▶ Given text:
:::::
Mountain Journal has previously reported on a plan to clear 1.8 hectares of Sub-alpine Woodland just adjacent to the Dinner Plain village to create an ‘Elite Training Facility’ (now called the ‘Village Green’).
The current proposal is to create a ‘large flat open grassed area approximately 90 m wide and 150 m long’. An access road and car parking along two sides of the grassed area are proposed, as well as public toilet facilities. A report prepared for Council describes it ‘as a community space (which) is large enough to facilitate sporting events such as polo, horse riding, and high altitude elite athlete training.’
Alpine Shire Council has committed to the delivery of $1,500,000 worth of capital works projects within Dinner Plain by 2027; and says that this will be funded by the Dinner Plain reserve (currently approximately $1,000,000) and additional funds as allocated by Council.
It now needs to decide whether to proceed with the proposal.
In April 2016, Council asked Dinner Plain ratepayers about projects they would like to see developed to improve their community. According to the council, the highest rating response from 46% of respondents was for a ‘village green or oval open space area’. This was followed by 18% of respondents preferring ‘new and improved mountain bike trails’. Council has subsequently progressed planning and design for both of these projects.
:::::
▶ Provided material:
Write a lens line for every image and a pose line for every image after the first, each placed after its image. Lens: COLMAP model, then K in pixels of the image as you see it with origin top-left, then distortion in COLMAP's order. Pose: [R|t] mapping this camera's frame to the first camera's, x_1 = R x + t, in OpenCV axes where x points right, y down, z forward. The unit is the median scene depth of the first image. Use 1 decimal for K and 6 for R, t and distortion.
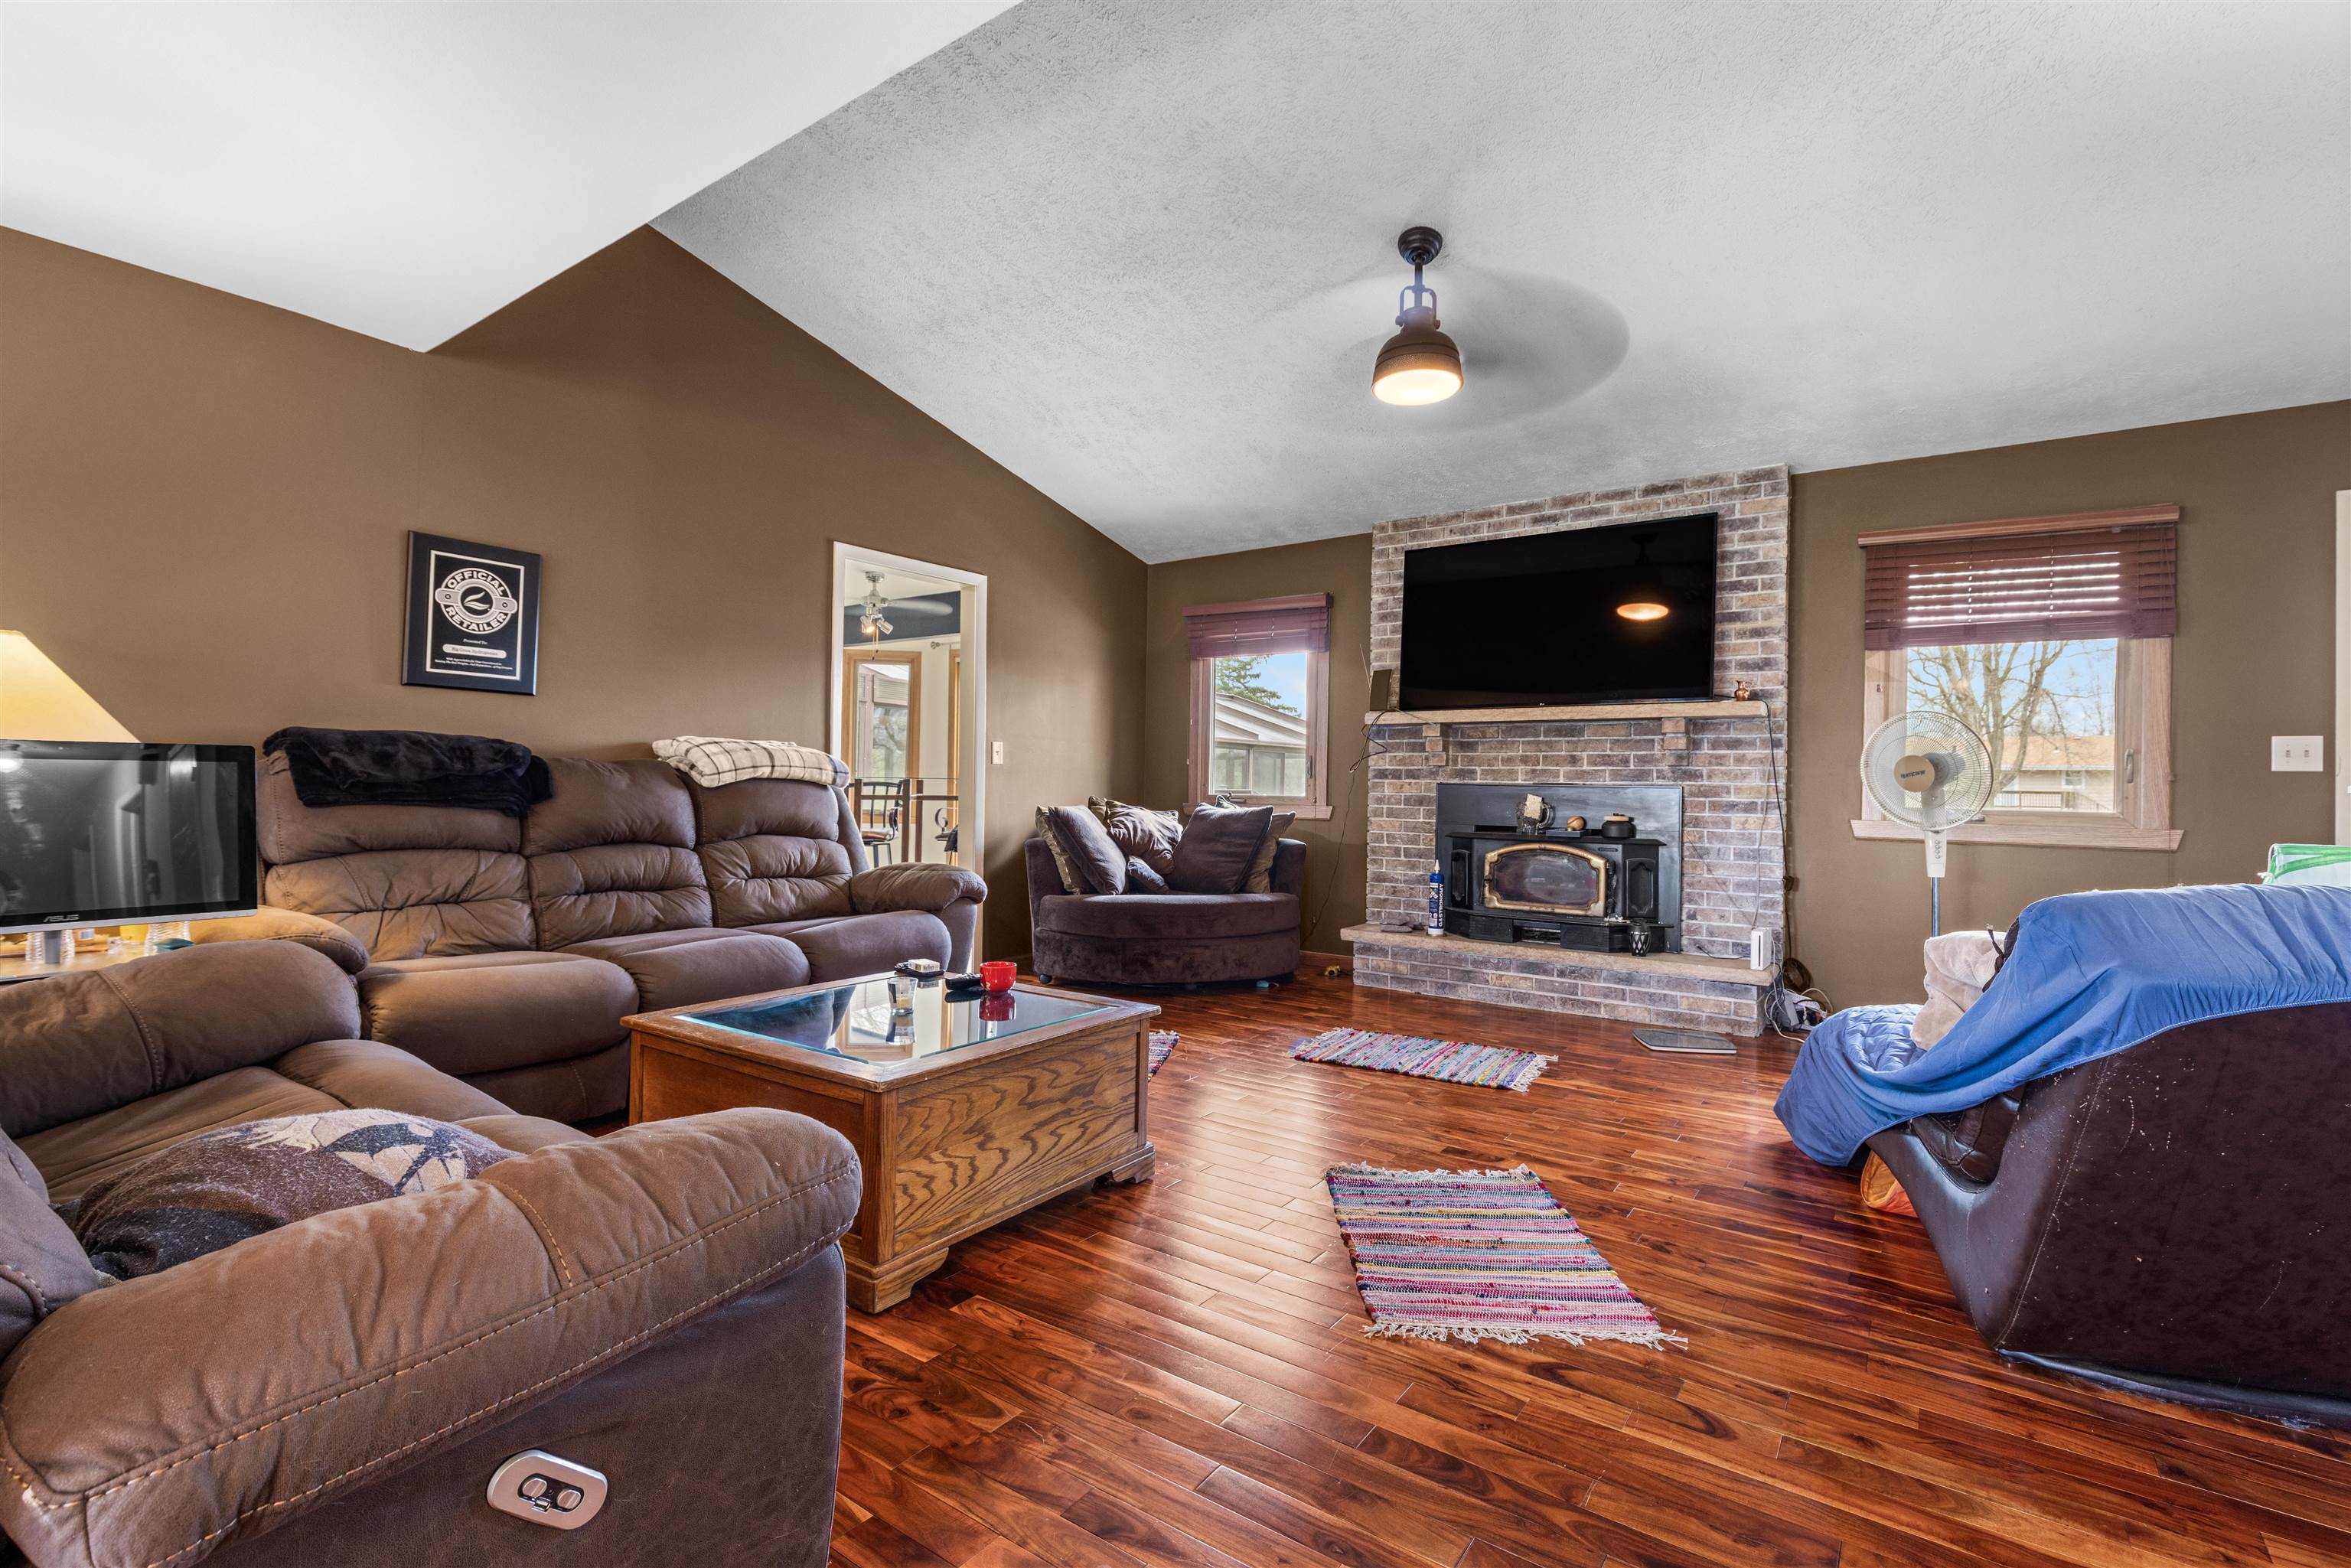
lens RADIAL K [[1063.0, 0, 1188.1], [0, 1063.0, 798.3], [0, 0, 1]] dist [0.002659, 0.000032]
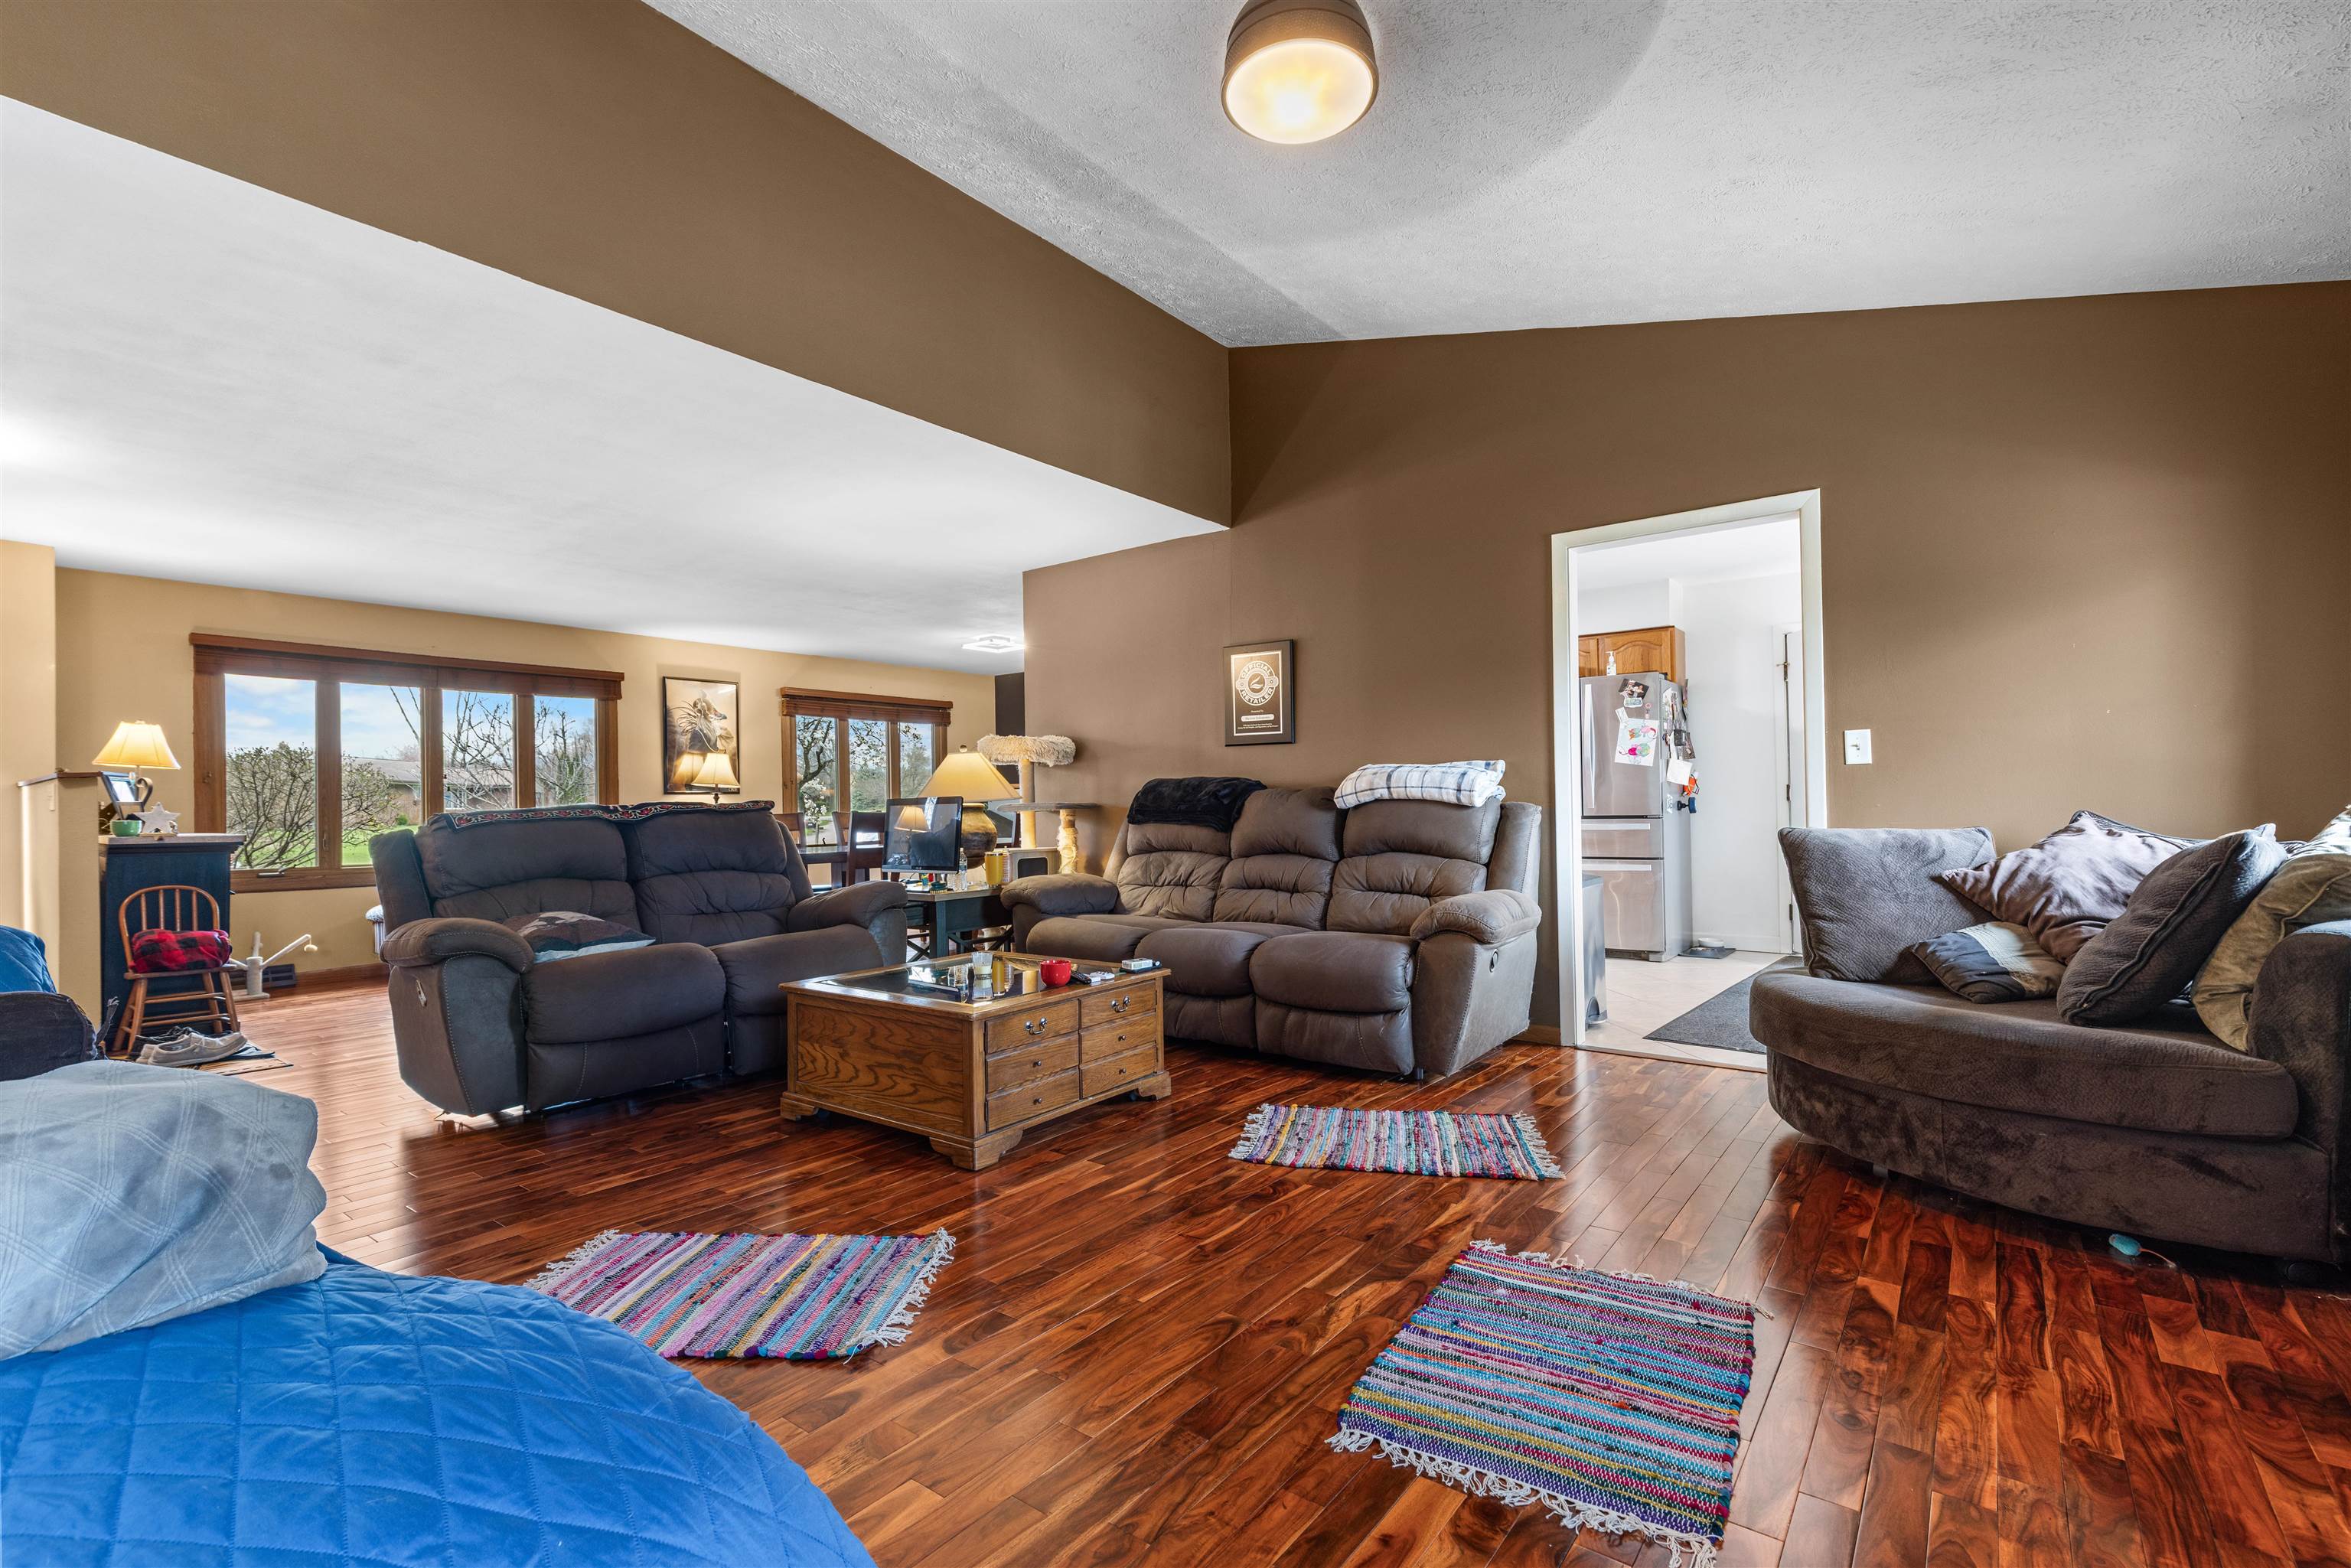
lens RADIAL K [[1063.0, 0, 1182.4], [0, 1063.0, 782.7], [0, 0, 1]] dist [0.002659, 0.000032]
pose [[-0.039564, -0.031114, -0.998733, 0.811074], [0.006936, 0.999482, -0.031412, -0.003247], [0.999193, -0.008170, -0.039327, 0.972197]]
:::::
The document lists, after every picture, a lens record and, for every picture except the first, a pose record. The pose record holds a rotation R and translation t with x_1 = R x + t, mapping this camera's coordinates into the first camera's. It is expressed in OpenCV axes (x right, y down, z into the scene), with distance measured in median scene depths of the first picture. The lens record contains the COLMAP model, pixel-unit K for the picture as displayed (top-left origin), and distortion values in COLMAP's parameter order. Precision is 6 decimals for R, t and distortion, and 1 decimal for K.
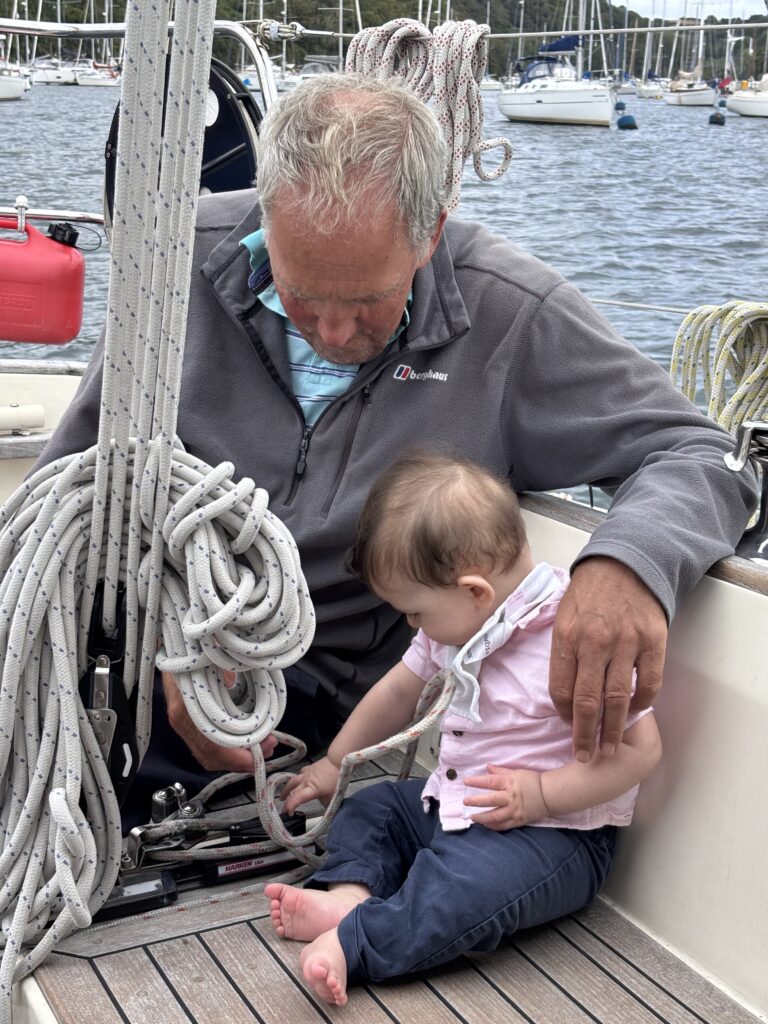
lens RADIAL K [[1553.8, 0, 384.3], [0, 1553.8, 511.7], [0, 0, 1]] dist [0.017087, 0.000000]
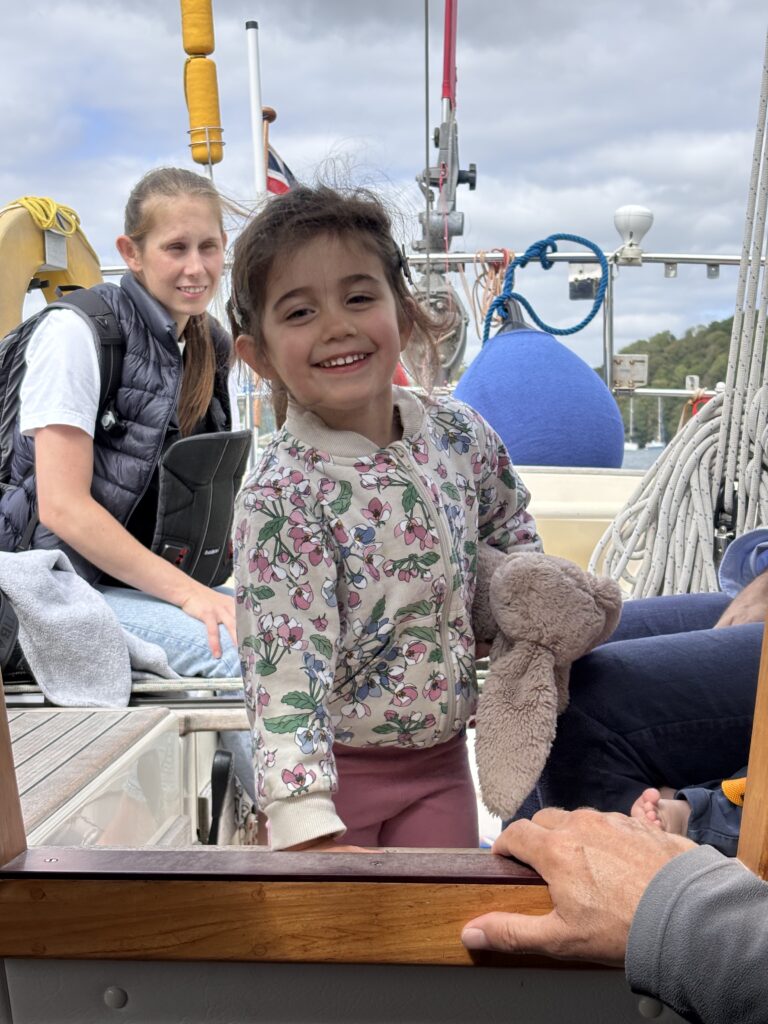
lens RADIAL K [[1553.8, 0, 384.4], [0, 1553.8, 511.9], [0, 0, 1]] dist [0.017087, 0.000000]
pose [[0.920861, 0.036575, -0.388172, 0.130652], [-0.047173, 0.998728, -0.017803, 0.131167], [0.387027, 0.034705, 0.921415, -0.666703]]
:::::
▶ Exercise requirements:
Using the Dinner Plain text, decide whether each statement agrees with it. Answer yes or no, and quote the words from the text that settle it.
1. The proposed grassed area would be about 90 m wide and 150 m long.
2. The Dinner Plain reserve currently holds about $1,500,000.
3. Eighteen percent of respondents preferred new and improved mountain bike trails.
The data has nothing to do with this work.

▶ Solution:
1. Yes: "approximately 90 m wide and 150 m long"
2. No: "the Dinner Plain reserve (currently approximately $1,000,000)"
3. Yes: "This was followed by 18% of respondents preferring ‘new and improved mountain bike trails’."